Health workers with poor QL cannot properly see patients, since QL directly interferes with their working conditions and how they perform their activities.5

It is noteworthy that increasing demands in the labor market, based on the principle of maximum productivity, brought to the surface a new problem that can affect the QL of professionals: work addiction or workalholism.6

Work addiction is defined as a work-related injury, characterized by excessive and constant labor.7 It belongs to the class of behavioral addictions, also called non-substance addictions, and is quite frequent in our society.8

Workaholics usually build their lives around work, are perfectionist, deny having any health problems, and when they fall ill, they return to work before having fully recovered, which leads to physical injury and increases the risk of complications. For workaholics, being extremely busy is more than a lifestyle. It is a prerequisite for professional success.9

Work addicts may experience some physical symptoms, such as extreme tiredness, hypertension, insomnia, gastritis, alopecia, vascular and cardiac problems. However, since these symptoms alone are not proof of a possible work addiction, the correct diagnosis must also assess psychological and social aspects.10

A lifestyle based on workaholism can effectively lead to high levels of anxiety and depression.11 Moreover, this problem is associated with low satisfaction with life and impaired performance at work.12,13

In view of the above, there is a need to investigate the relation between work addiction and QL for physicians, since these professionals, in general, have an excessive workload, which can lead to severe health problems and, consequently, decrease their QL.

OBJECTIVE

To evaluate the quality of life of physicians and investigate to what extent it is affected by work addiction.

METHODS

This is an exploratory, descriptive and cross-sectional study, with a quantitative approach, performed with physicians from the State of Paraíba.

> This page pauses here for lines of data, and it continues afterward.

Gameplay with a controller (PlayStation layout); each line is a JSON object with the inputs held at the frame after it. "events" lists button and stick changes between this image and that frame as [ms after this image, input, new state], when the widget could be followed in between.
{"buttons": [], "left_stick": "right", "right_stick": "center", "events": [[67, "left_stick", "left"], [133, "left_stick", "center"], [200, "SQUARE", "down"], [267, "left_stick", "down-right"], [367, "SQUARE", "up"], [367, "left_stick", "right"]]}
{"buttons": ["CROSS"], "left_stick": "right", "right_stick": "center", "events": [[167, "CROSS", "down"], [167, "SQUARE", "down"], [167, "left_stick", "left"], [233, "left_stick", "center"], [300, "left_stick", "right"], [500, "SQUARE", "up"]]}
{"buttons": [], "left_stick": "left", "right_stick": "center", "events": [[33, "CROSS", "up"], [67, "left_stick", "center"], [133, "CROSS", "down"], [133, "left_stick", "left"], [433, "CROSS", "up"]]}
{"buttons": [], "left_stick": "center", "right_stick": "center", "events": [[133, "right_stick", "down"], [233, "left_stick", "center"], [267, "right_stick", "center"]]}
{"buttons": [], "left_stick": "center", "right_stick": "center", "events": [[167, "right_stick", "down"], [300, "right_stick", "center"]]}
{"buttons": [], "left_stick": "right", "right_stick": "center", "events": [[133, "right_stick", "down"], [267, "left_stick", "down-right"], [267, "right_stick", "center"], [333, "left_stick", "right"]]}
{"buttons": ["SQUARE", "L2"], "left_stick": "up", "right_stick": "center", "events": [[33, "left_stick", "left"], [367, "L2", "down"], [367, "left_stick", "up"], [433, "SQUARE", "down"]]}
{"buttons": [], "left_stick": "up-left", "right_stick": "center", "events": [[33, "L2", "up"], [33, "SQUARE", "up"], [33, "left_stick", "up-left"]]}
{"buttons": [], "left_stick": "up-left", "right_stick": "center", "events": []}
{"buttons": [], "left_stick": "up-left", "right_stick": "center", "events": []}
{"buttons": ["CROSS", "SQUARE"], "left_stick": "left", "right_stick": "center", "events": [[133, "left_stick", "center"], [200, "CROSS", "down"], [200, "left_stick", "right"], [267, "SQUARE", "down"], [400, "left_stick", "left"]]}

Originally, the study population consisted of 6,100 physicians registered at the Regional Medical Council (CRM-PB), who were personally contacted in hospitals and during medical meetings in the State. To define the sample, the following inclusion criteria were established: practicing during the period of data collection; interested and willing to participate in the study. A total of 1,110 physicians who met these criteria were enrolled in the investigation. The sample was calculated based on a confidence interval with a margin of error of 3% and a confidence level of 95%.

Data were collected from June to October 2015, through the application of a questionnaire with sociodemographic and professional information (gender, marital status, age, race, income and number of shifts, with a shift consisting of 12 hours of work). Data were also collected using the World Health Organization Quality of Life-BREF (WHOQOL-BREF) and the Work Addiction Scale (WAS).

The WHOQOL-BREF is a reduced version of the QL questionnaire originally developed by WHO. The current version is composed of 26 items, two of which comprise general QL evaluations; the others correspond to the items described in the original instrument, covering the physical, psychological, social and environmental domains.14,15 Answers to the WHOQOL-BREF questions are given on a 5-point Likert scale,14 with values ranging from 1 to 5. The global score and the score for each domain are calculated based on the translation of the original scale into scores ranging from zero to one hundred.16 The score for each WHOQOL-BREF domain is obtained on a positive scale, i.e., the higher the score, the better the QL in that domain.17

Based on the results presented by Nunes and Freire,18 the 70th percentile was used as the cutoff point to identify individuals with high QL. Those with scores below this percentile were classified as not having high quality of life.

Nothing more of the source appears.